Renforcer la prévention de la malnutrition
Au cours de la séance, une mère est arrivée avec ses quatre enfants. Les préoccupations exprimées concernant leur état nutritionnel ont rappelé l’importance du dépistage précoce, du suivi nutritionnel et de l’orientation rapide vers les services de santé.
Très émue, cette mère a remercié les équipes de la DPF pour les conseils reçus. Elle a également exprimé sa volonté d’appliquer les recommandations afin d’améliorer progressivement l’alimentation de ses enfants.

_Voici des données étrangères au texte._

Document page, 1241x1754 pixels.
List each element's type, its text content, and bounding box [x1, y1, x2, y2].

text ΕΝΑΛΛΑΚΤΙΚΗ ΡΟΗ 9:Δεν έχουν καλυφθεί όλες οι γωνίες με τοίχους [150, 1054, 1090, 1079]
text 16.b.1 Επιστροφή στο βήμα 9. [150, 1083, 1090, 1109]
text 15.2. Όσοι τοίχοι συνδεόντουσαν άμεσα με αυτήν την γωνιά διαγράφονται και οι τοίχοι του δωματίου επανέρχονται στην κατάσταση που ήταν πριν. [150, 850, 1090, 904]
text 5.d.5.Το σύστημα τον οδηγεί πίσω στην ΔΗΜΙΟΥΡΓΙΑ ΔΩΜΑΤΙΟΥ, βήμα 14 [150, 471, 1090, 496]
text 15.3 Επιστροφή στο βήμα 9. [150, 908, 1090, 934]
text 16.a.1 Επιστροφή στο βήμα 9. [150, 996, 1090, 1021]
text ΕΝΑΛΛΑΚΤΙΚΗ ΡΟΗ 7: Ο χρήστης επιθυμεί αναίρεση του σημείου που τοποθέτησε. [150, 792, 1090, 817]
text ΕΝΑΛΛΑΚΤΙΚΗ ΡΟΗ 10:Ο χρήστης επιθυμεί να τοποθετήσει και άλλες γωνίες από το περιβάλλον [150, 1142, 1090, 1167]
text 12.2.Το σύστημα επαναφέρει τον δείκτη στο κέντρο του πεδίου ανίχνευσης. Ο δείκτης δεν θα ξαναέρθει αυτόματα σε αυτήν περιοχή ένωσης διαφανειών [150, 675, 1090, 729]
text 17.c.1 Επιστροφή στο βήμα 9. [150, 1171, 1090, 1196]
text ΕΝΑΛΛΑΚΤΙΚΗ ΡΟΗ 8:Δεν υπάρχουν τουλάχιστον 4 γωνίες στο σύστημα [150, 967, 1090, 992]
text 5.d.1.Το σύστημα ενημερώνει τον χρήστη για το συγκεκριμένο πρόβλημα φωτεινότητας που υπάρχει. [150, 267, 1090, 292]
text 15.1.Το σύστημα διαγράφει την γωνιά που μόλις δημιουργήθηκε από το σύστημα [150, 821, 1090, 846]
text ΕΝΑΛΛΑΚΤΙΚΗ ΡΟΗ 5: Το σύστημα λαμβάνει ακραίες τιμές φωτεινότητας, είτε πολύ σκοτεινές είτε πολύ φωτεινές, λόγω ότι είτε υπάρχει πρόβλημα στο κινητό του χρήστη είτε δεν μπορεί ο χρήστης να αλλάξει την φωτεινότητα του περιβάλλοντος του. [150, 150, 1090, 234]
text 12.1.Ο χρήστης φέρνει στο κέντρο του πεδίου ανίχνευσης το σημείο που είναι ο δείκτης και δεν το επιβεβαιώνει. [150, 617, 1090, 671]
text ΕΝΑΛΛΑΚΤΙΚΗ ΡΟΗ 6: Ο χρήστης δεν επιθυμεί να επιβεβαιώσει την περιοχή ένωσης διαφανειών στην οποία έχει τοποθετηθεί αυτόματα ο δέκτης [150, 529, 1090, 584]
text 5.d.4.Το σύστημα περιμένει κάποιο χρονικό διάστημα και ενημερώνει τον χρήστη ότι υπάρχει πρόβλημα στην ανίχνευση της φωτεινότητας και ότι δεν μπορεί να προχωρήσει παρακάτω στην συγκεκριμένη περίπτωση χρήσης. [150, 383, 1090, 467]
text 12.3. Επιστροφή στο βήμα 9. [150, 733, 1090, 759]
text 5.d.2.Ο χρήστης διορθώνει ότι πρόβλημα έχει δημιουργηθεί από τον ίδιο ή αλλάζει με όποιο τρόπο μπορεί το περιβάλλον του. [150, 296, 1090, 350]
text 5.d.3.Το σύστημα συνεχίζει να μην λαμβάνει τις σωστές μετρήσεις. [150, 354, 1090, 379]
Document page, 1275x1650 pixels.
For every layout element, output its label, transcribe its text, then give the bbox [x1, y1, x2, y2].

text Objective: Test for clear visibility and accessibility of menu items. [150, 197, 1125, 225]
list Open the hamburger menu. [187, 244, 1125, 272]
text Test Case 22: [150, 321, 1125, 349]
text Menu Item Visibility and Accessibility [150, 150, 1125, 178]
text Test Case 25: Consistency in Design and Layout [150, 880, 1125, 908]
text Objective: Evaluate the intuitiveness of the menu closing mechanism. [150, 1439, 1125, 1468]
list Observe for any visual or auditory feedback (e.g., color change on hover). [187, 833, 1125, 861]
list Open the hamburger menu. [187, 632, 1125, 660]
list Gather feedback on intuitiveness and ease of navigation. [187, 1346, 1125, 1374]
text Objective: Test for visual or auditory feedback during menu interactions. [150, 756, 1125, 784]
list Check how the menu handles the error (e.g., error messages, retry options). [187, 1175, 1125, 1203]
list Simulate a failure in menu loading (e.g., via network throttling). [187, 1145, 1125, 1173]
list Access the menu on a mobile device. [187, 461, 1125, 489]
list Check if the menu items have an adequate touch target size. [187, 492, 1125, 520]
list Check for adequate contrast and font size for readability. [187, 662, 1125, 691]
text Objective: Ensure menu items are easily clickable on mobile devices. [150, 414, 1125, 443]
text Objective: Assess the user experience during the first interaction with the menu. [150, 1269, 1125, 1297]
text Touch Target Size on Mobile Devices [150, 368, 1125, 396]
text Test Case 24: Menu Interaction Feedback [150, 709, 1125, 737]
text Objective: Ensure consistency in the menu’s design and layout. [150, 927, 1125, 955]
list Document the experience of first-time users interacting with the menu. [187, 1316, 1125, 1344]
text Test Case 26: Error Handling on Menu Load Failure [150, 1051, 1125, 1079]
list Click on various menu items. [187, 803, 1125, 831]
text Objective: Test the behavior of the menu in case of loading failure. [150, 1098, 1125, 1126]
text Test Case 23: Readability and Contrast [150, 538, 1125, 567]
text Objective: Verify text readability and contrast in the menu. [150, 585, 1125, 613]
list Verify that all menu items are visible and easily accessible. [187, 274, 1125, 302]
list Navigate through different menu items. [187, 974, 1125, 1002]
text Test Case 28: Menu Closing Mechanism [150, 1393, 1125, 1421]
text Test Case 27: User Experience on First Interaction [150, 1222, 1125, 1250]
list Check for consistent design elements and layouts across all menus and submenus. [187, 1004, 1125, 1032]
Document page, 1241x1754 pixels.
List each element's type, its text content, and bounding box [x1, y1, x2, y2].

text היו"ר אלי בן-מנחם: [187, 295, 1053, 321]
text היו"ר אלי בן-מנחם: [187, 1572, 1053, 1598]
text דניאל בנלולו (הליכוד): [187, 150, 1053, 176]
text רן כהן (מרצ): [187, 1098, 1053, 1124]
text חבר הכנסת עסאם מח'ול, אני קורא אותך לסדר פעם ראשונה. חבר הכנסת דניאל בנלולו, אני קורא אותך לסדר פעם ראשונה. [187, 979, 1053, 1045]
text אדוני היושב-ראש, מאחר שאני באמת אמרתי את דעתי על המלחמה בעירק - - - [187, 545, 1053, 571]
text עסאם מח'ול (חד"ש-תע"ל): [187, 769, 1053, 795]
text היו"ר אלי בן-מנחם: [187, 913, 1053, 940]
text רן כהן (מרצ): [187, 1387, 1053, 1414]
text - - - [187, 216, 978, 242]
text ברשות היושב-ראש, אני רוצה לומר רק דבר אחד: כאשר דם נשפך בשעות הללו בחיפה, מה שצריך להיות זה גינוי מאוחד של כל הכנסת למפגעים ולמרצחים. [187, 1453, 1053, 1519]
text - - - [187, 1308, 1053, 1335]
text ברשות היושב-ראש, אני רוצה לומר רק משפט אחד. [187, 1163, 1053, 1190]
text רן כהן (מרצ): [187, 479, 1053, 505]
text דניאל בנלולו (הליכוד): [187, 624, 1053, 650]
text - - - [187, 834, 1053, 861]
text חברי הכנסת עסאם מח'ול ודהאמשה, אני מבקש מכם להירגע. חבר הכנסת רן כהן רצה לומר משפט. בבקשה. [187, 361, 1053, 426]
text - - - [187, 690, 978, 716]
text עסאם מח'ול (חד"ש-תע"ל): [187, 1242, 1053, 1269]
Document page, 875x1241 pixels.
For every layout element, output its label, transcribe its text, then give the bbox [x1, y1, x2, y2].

Cette situation illustre la nécessité de poursuivre les actions communautaires de prévention, de sensibilisation et de référencement des personnes nécessitant une prise en charge nutritionnelle.
La DPF poursuit son engagement pour promouvoir les bonnes pratiques nutritionnelles
La séance s’est achevée dans une ambiance conviviale. Les participantes ont échangé leurs expériences, renforcé leurs connaissances et exprimé leur volonté de devenir des relais communautaires des bonnes pratiques nutritionnelles.
À travers cette activité, la Dynamique Paysanne Féminine (DPF) confirme son engagement en faveur de la prévention de la malnutrition. L’organisation renforce les capacités des ménages, valorise les aliments locaux et encourage des pratiques nutritionnelles conformes aux recommandations de santé publique.
En développant les compétences des familles pour préparer une alimentation équilibrée avec les ressources disponibles localement, la DPF contribue à améliorer durablement la santé des enfants, des femmes enceintes et allaitantes ainsi que le bien-être des communautés de la zone de santé de Kirotshe.